The Strange Case of Dr Jekyll and Mr Hyde, Robert Louis Stevenson, 1886
Mr Hyde is another type of interior monster. While Mr Rochester is a kind of social construct—the preeminent male, the spoiled son, the Byronic hero as celebrated in novels—Mr Hyde reflects the war between good and evil each of us must wage within our own hearts. Are we to be just and honorable, possessed of integrity? Or are we to succumb to baser instincts?
The good Dr Jekyll develops an antidote to protect from his evil side, but it gradually loses its power to quell the monster within. In one final moment of sanity, the good Dr Jekyll commits suicide.
Dracula, Bram Stoker, 1897
With all the recent fascination with vampires, much has been made of the connection with vampires and anxiety about sex. While today’s watered-down representations of vampires focus on resistance, abstinence, and control of animal instincts, not to mention the deep-seated paternalism shown towards females, Stoker’s novel exhibits a more universal anxiety about sex.
The hero Jonathon Harker is simultaneously terrified by and stricken with desire for three vampire women who try to suck his blood and hold him captive. At the same time, Dracula bites and ritually penetrates Harker’s fiancee’s friend Lucy, turning her from a pure, Vicorian lady into a creature of ‘voluptuous wantonness’.
1984, George Orwell, 1949
Written in the middle of the most violent century on record and at the onset of the Cold War, 1984 warns of totalitarian governments, invisible systems of control, and the intrusion of technology in everyday life.

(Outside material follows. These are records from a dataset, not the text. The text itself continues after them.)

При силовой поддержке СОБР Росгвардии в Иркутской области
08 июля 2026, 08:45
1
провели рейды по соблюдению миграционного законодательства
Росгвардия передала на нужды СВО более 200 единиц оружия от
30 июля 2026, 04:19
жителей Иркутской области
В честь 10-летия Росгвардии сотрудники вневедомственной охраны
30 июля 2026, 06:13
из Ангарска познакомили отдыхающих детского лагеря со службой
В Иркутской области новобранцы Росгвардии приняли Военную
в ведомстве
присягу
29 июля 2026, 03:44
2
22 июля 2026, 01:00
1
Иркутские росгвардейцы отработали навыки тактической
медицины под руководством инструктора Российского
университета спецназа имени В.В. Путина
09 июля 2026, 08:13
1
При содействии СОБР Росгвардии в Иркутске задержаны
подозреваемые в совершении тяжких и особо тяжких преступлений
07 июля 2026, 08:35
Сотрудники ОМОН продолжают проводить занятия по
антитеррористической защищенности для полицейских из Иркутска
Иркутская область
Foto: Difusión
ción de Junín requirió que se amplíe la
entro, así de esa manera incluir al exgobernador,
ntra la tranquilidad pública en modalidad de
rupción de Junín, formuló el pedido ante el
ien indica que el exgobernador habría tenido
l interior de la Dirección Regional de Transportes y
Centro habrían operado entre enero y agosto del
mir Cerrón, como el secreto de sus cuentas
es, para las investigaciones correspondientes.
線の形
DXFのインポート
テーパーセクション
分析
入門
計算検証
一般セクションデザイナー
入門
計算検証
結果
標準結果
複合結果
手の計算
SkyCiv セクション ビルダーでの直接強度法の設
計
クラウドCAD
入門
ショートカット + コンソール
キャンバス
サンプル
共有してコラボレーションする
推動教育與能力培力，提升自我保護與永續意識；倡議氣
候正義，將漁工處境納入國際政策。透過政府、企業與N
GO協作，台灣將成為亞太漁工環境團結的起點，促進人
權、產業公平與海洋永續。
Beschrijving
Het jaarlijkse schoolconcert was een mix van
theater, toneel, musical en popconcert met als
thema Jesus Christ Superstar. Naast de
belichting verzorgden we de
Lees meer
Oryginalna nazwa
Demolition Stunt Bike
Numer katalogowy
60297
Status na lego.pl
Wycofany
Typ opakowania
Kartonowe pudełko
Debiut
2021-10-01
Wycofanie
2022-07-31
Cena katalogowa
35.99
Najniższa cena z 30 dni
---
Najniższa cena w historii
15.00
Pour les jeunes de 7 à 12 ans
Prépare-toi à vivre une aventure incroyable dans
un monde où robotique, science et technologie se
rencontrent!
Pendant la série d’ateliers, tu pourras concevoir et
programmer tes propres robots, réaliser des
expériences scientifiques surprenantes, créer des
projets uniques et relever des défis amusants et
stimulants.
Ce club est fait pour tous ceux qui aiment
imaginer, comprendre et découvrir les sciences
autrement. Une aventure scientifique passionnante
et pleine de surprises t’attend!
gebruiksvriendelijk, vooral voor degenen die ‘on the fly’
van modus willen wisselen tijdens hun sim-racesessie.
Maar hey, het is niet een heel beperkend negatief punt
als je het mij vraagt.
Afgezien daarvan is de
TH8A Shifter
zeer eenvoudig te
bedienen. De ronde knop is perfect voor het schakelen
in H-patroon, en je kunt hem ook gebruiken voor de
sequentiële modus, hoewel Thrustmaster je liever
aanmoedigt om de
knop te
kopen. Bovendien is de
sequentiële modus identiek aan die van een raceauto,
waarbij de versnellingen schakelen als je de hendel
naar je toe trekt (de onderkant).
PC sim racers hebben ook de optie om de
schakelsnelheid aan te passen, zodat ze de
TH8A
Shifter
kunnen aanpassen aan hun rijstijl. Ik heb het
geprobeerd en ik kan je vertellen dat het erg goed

Lord of the Flies, William Golding, 1954
A group of boys are shipwrecked on an island believed to be inhabited by a ‘beast’. They leave this beast a pig’s head as an offering, which soon swarms with flies. Around this time, one of the group finds a dead parachutist hanging from a tree. The pig’s head and the dead parachutist conflate in the minds of the increasingly superstitious boys. A primal dance leads to the murder of the one boy who recognises that ‘the beast’ is actually their own creation, fear made external.
My Life as a Fake, Peter Carey, 2003
In a parallel to the Ern Malley affair, the second-rate poet, Christopher Chubb, in frustration at continuous rejections, creates the character of Bob McCorkle, complete with a birth certificate and a portrait cobbled together from other photographs. He also fabricates a long poem, ‘ The Darkening Ecliptic’, a mosaic of bits of prose and verse. He sends it off to David Weiss the editor of a poetry magazine Personae. There is a furore over the poem’s ‘brilliance’, but because of some of the material, Weiss is put on trial for obscenity. As the trial progresses, it’s interrupted by a man claiming to be the real Bob McCorkle. Knowing the character of Bob McCorkle is a fiction, Chubb assumes this man is a lunatic who has assumed the McCorkle persona for some unknown, and probably insane, reason.
This new Bob McCorkle is the equivalent of the Frankenstein monster, wreaking revenge on society once he’s unleashed. He becomes Chubb’s tormentor, seeking to flesh out the remainder of his reality at Chubb’s expense. As his creator, McCorkle feels that Chubb must provide everything necessary for his existence and even steals facets of Chubb’s life from him.